The cost approach valuation technique is based on the replacement cost of the asset. It is based on the entry price or the cost to buy, not the exit price. Basically, we look at the amount of money needed to buy the exact new version of the asset we want to buy. And then consider the number of years the asset has been in use to determine its value now.
The income approach valuation is based directly or indirectly on Discounted Cash Flow (DCF) analysis. It basically points out the time value of money, which means, money now is worth more than the same amount in the future. So, $100 now is worth more than $100 one year from now. The interest rates allow us to adjust for differences in the time value of money. The interest rate is really important in the DCF analysis. According to this, the more cash flow generated in the future; the more valuable the business. Risky cash flows are worth less than relatively safe future cash flows. Adjust for the riskiness through the choice of an interest rate. For DCF, ask yourself the following three questions
- How large will be the future cash flow?

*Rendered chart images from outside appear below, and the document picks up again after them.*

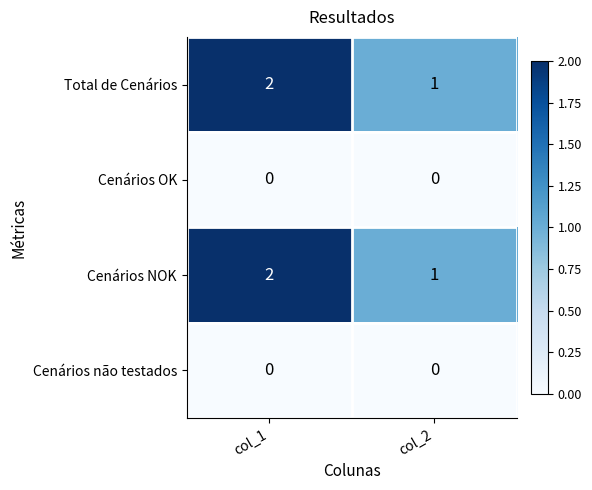

The Total de Cenários series shows 2 at col_1. True or false?

True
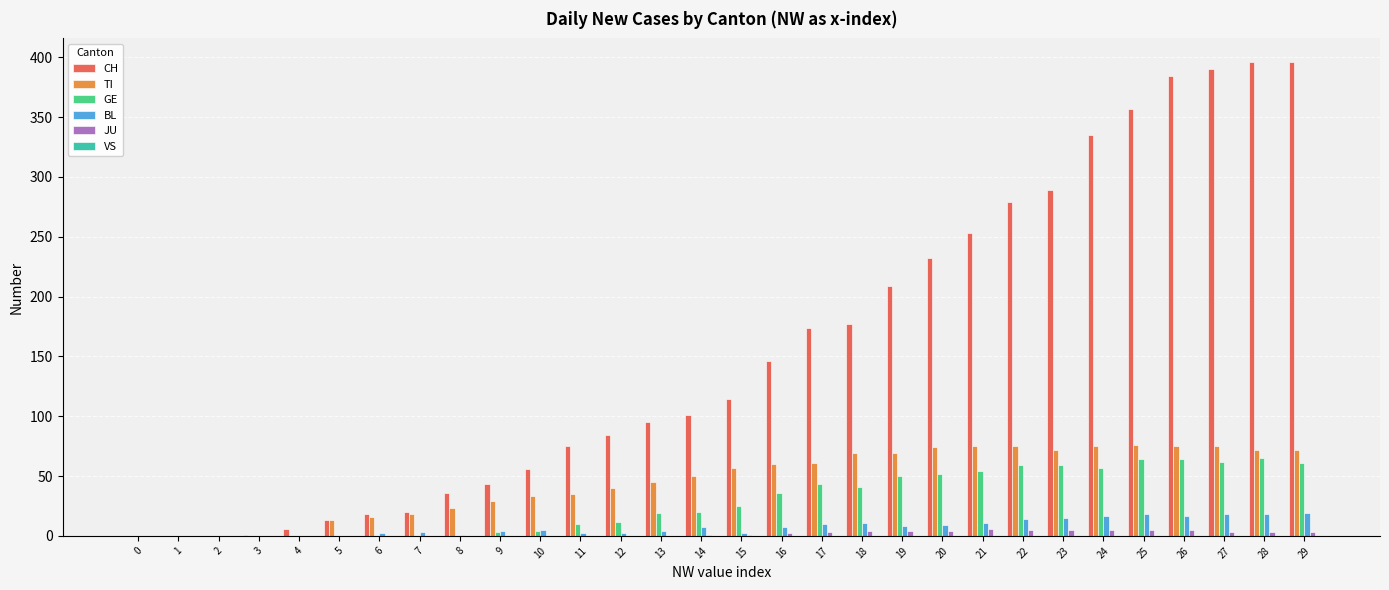

Is it true that CH equals 632 at 29?

False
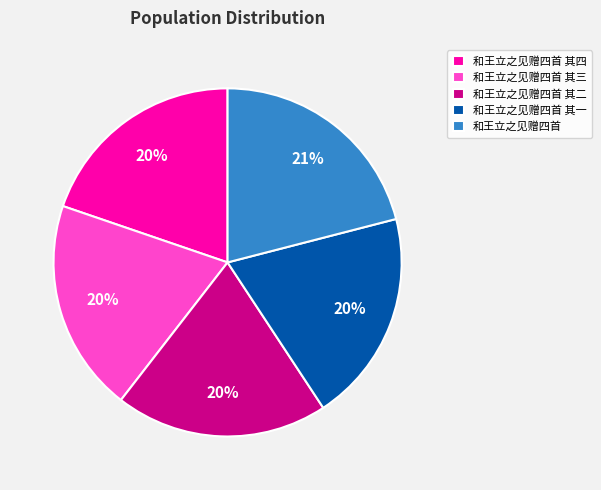

Do 和王立之见赠四首 其二 and 和王立之见赠四首 其一 together represent more than half of the pie?

No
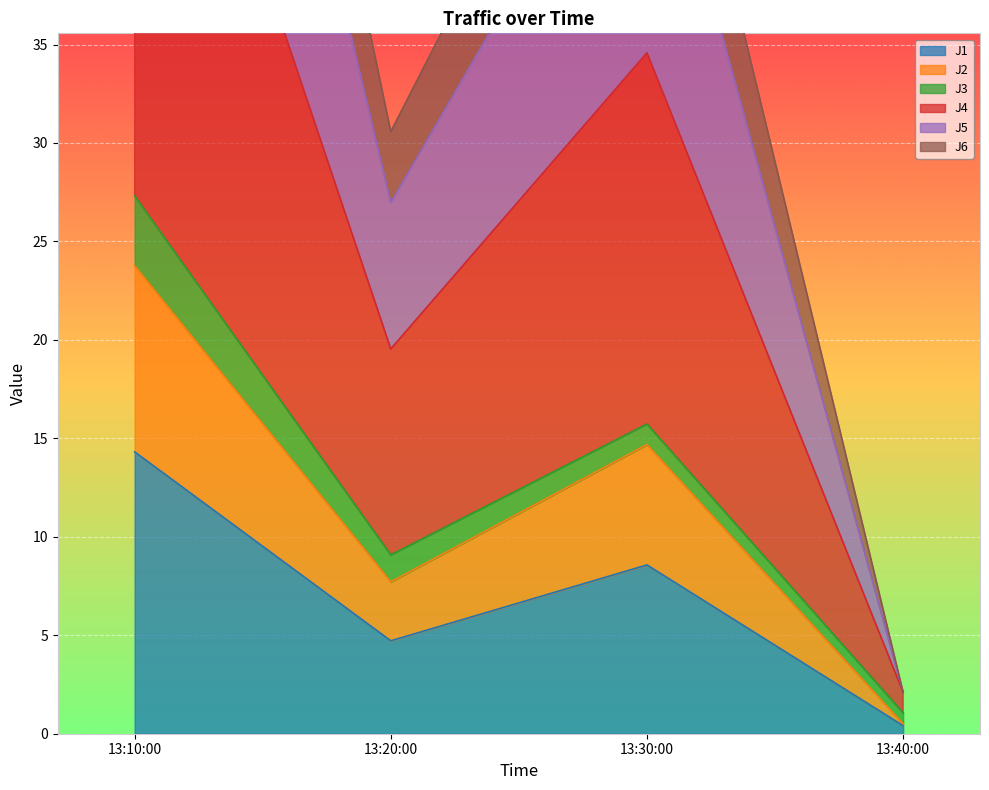

What is the difference between the second highest and minimum values in the J1 series?

8.2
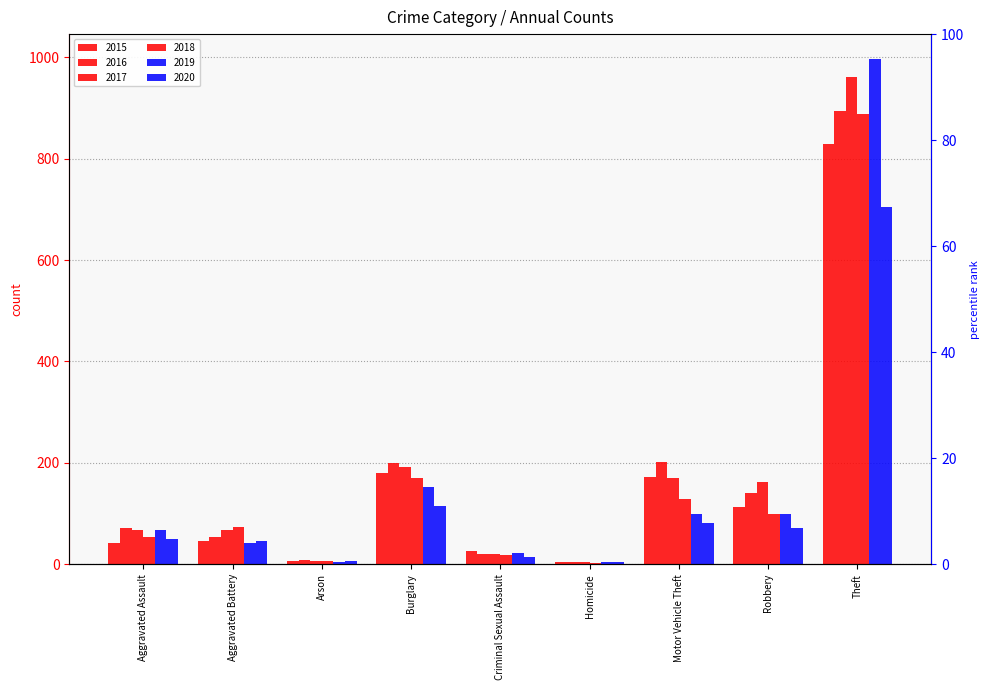

What is the label of the 4th bar from the right?

Homicide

- When will those cash flows occur?
- How risky are those cash flows?
Risk is a high factor in any kind of overall business development. It is the variability in the potential future outcomes. Liquidity risk is the risk of not being able to sell an investment quickly.
Choosing an appropriate interest rate is important in discounted cash flow (DCF) analysis. In order to get someone to accept more risk, more uncertainty about future outcomes, you need to entice them with higher returns. Higher interest rates expected to be generated by the business.

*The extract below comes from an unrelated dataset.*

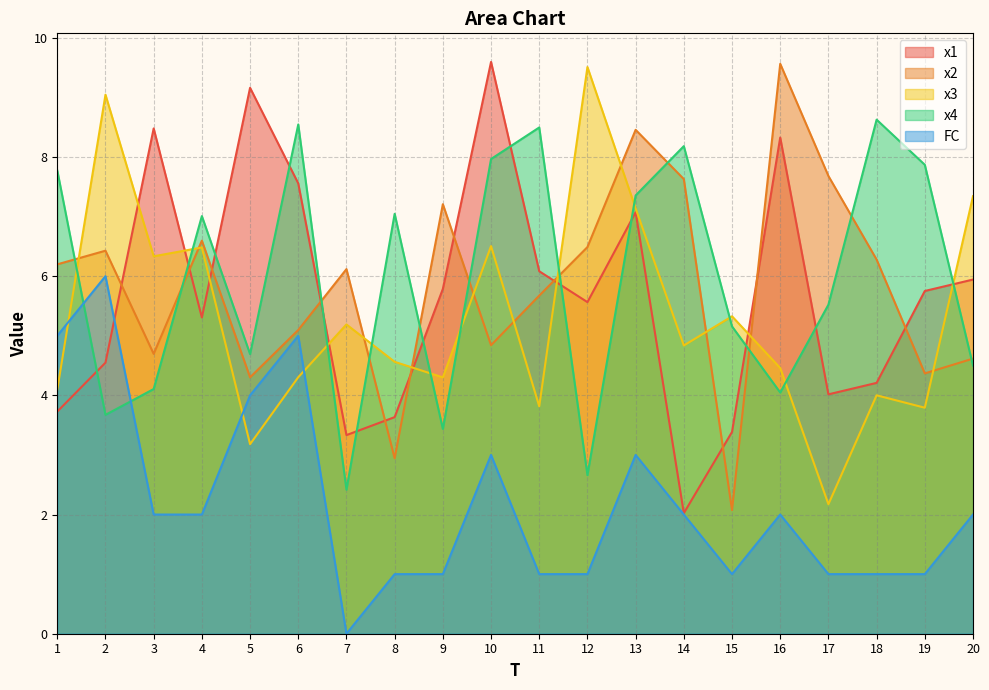

What is the difference between the FC values at 19 and 2?

5.0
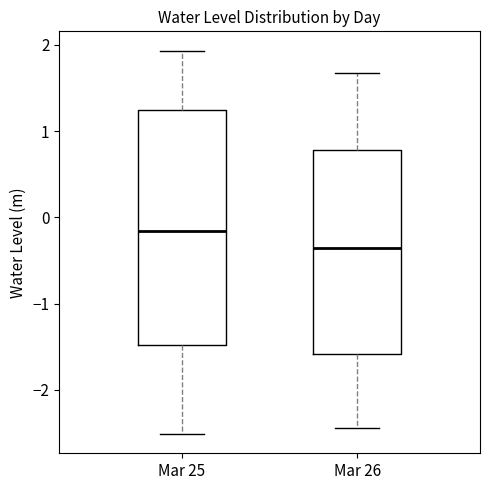

Where does the median line of the box for Mar 26 sit on the y-axis? The values are not printed on the chart, so give them approximately, as read against the axis.

-0.4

Pro-forma (projected) financial statement offers all viewpoints of a company’s future financing needs, problems and more. Ask yourself the following questions
- What’s the starting point of any financial statement forecast?

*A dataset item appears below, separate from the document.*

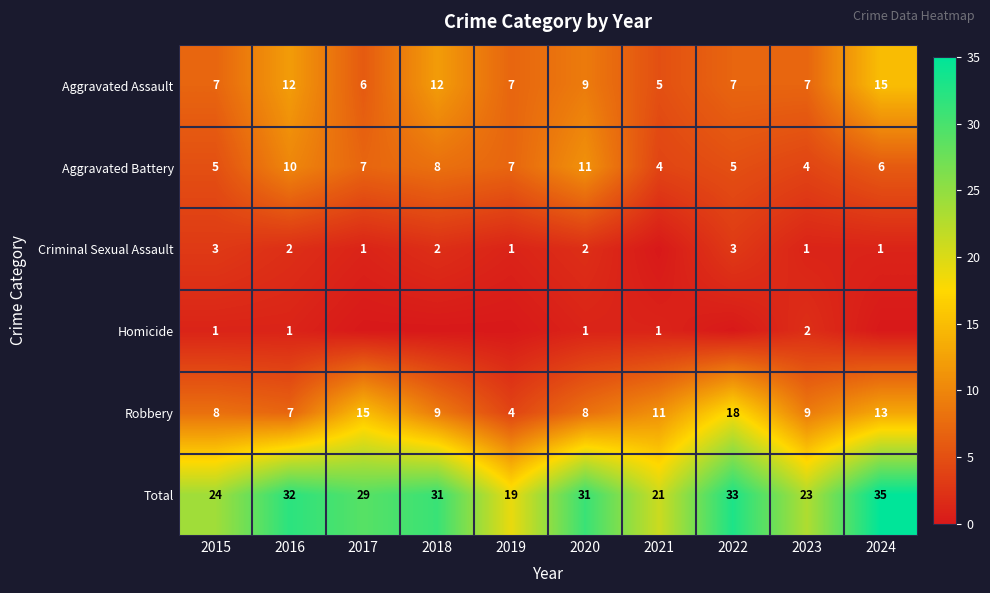

What is the total value across all series at 2015?

48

- What causes increases in the company’s assets and liabilities?
- What causes increases in the company’s expenses?
Carefully consider what causes each asset, liability, and expanse to increase when constructing a future cash flow forecast.
What factors increase the reliability of a free cash flow forecast?
- The longer track record
- More detail
- More stable economic environment
It is the valuation technique to identify relevant characteristics and then use market data to determine the price per unit. It is the most preferable way for valuation. Only use DCF when there’s no other way to help the situation. Price multiples are far more accurate.
You shouldn’t rely completely on any valuation technique. Different situations demand different processes of analysis. You can use a hybrid of the most suitable techniques according to your situation.
Can you use this knowledge to excel in the stock market?
This is a question that is bound to come to your head while reading about business valuation. Unfortunately, you can’t use this knowledge to excel in the stock market. If you do it, you’ll lose your money way easier than the effort you put in earning it. It’s not nearly enough. The market shifts and turns really fast. Even if you think you finally got something, you’ll be a couple of weeks too late make use of that information. However, you can use this knowledge to invest in small businesses around the country and the world. It can roughly give you the idea of how much a business is worth. And whether or not should you invest in it.
Secondly, you don’t even have enough data for analyzing. The ones who are really killing it in the stock market are really experienced and skilled set of individuals who have been doing this for years. They have the knowledge and experience with the working of the market and economy which helps them predict future outcomes. They have access to the data that people like you and I don’t. Even they lose too, it often just isn’t made public because their gains are huge too.
So, no, you can’t do that. It’s a long game if you don’t want to wait 30 to 40 years and work your way up to a level that matters, don’t even bother. Just a friendly reminder once again, the answer is still no.